314 SCRA 585 (1999)
On December 1, 1983, Paula Ao Cruz together with the plaintiffs heirs of Thomas and Paula Cruz, entered into a Contract of Lease/Purchase with the defendant, Felix L. Gonzales, a certain parcel of land. The defendant Gonzales paid the annual rental on the half-portion of the property covered by Transfer Certificate of Title No. 12111 in accordance with the second provision of the Contract of Lease/Purchase and thereafter took possession of the property, installing thereon the defendant Jesus Sambrano as his caretaker. The defendant Gonzales did not, however, exercise his option to purchase the property immediately after the expiration of the one-year lease. He remained in possession of the property without paying the purchase price provided for in the Contract of Lease/Purchase and without paying any further rentals thereon.

== == ==

■ Problem 1:
Can you write out the listing from the line with "genus: Arnica" to the line with "collectors: H. Ross", both lines included?

■ Given data:
== == ==

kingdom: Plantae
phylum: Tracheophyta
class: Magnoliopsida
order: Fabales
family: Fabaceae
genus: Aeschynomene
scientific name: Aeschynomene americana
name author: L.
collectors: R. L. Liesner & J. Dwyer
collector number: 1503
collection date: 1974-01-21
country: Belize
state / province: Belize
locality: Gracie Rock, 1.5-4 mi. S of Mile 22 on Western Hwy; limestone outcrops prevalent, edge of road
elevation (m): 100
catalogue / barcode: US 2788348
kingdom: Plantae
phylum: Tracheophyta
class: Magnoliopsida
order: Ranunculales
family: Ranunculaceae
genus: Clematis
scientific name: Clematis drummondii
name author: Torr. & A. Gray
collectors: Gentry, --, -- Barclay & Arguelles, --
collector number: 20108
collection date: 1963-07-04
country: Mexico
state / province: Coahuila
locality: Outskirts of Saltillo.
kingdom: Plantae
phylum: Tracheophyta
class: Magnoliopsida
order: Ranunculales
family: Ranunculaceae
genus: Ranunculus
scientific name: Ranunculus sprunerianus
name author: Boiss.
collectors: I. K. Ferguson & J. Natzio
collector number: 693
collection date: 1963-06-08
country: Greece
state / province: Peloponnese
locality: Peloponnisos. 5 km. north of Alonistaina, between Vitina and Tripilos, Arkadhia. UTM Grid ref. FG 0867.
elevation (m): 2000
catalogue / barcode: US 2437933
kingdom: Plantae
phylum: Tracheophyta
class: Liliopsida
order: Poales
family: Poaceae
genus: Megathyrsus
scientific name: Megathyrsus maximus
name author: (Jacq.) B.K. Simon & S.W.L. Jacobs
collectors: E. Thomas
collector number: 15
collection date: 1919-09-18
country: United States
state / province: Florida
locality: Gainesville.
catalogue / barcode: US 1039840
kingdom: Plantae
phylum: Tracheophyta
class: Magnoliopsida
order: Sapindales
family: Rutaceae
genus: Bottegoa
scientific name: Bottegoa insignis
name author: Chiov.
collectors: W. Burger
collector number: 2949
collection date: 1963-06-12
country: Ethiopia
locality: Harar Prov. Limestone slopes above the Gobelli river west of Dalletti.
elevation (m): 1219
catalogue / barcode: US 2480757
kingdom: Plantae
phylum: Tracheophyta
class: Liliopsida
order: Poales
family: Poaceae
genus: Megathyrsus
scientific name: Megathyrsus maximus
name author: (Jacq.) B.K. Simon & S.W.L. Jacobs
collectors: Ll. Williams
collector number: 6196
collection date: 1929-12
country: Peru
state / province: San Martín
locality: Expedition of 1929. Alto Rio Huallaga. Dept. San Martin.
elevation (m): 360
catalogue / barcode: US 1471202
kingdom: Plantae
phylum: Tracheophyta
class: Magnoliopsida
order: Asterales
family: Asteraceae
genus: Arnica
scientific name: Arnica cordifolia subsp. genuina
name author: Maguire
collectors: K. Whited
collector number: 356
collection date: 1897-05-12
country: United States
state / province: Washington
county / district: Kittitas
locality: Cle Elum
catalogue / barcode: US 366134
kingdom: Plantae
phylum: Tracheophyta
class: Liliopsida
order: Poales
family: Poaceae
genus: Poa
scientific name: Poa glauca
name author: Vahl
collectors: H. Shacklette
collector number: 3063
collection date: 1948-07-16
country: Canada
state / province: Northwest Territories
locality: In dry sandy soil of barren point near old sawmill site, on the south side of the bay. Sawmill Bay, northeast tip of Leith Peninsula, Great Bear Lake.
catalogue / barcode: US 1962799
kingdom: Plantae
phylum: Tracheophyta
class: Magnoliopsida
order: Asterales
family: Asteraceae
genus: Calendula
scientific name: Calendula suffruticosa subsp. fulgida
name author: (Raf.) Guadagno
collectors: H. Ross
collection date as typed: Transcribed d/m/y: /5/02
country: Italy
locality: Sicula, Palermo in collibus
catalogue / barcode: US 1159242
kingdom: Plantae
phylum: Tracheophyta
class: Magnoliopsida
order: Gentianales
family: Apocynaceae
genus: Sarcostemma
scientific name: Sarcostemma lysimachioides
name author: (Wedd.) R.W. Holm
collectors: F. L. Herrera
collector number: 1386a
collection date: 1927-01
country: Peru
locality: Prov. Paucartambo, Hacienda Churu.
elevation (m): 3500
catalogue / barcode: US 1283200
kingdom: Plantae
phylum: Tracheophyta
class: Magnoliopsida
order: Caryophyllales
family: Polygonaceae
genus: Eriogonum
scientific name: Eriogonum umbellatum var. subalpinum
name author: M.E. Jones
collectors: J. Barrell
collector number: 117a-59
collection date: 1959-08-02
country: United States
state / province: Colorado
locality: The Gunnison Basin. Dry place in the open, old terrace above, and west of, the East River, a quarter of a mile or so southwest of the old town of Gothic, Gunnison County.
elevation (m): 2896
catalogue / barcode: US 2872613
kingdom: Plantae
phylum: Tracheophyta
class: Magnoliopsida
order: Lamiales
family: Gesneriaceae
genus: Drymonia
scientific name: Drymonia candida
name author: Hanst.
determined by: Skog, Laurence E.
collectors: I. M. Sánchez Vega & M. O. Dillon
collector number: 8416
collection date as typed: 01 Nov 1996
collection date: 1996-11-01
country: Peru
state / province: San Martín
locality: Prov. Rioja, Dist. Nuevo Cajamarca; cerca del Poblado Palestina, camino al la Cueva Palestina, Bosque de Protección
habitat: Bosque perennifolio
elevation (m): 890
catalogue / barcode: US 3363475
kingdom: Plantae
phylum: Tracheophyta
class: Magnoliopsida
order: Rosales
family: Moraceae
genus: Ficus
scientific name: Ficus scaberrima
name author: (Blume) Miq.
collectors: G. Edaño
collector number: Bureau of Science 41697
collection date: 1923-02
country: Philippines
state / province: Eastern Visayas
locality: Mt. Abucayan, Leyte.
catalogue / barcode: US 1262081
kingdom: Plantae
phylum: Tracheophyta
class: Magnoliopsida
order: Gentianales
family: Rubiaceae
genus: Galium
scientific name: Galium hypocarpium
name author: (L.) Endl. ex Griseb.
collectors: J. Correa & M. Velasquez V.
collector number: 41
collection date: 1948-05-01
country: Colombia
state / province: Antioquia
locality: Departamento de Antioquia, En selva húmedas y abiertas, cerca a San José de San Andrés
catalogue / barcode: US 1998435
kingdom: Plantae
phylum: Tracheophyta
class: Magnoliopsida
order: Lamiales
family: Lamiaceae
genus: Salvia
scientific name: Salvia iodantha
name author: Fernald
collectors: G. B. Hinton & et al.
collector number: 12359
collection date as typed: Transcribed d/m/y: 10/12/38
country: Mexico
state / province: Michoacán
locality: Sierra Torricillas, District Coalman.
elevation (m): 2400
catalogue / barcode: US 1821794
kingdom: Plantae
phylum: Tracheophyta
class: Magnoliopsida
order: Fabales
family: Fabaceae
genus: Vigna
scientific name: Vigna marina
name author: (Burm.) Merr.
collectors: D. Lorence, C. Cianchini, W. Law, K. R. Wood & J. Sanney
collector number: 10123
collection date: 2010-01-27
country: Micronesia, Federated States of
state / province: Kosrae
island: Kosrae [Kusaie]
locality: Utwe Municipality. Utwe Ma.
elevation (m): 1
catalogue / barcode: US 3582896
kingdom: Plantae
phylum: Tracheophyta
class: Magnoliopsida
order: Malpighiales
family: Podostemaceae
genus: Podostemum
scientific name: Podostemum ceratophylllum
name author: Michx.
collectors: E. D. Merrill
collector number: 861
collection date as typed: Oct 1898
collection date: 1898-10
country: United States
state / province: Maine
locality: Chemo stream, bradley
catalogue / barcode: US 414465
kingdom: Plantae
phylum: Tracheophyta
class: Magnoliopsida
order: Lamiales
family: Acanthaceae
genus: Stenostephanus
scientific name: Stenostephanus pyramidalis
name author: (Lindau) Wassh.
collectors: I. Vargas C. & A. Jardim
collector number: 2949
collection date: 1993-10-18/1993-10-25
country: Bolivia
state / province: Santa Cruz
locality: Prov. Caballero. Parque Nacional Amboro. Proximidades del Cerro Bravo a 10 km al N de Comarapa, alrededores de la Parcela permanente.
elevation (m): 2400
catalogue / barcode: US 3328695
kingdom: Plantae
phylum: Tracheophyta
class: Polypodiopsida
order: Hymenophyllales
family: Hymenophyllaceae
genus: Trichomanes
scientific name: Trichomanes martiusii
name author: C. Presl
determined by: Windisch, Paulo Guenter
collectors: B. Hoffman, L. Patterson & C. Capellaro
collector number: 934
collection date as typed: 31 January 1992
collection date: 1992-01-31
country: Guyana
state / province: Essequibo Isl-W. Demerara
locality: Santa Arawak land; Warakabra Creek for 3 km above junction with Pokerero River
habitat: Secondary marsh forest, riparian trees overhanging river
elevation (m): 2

== == ==

■ Problem 2:
Can you shorten the paragraph of the case summary that begins "On December 1, 1983" into a brief list of its main facts?

■ Exercise output 1:
genus: Arnica
scientific name: Arnica cordifolia subsp. genuina
name author: Maguire
collectors: K. Whited
collector number: 356
collection date: 1897-05-12
country: United States
state / province: Washington
county / district: Kittitas
locality: Cle Elum
catalogue / barcode: US 366134
kingdom: Plantae
phylum: Tracheophyta
class: Liliopsida
order: Poales
family: Poaceae
genus: Poa
scientific name: Poa glauca
name author: Vahl
collectors: H. Shacklette
collector number: 3063
collection date: 1948-07-16
country: Canada
state / province: Northwest Territories
locality: In dry sandy soil of barren point near old sawmill site, on the south side of the bay. Sawmill Bay, northeast tip of Leith Peninsula, Great Bear Lake.
catalogue / barcode: US 1962799
kingdom: Plantae
phylum: Tracheophyta
class: Magnoliopsida
order: Asterales
family: Asteraceae
genus: Calendula
scientific name: Calendula suffruticosa subsp. fulgida
name author: (Raf.) Guadagno
collectors: H. Ross

■ Exercise output 2:
- On December 1, 1983, Paula Ao Cruz and the plaintiffs, heirs of Thomas and Paula Cruz, entered into a Contract of Lease/Purchase for a parcel of land with defendant Felix L. Gonzales.
- Gonzales paid the annual rental on the half-portion of the property covered by Transfer Certificate of Title No. 12111, as the contract's second provision required.
- He took possession of the property and installed defendant Jesus Sambrano as caretaker.
- After the one-year lease expired, he did not immediately exercise his option to purchase.
- He stayed in possession without paying the purchase price or any further rentals.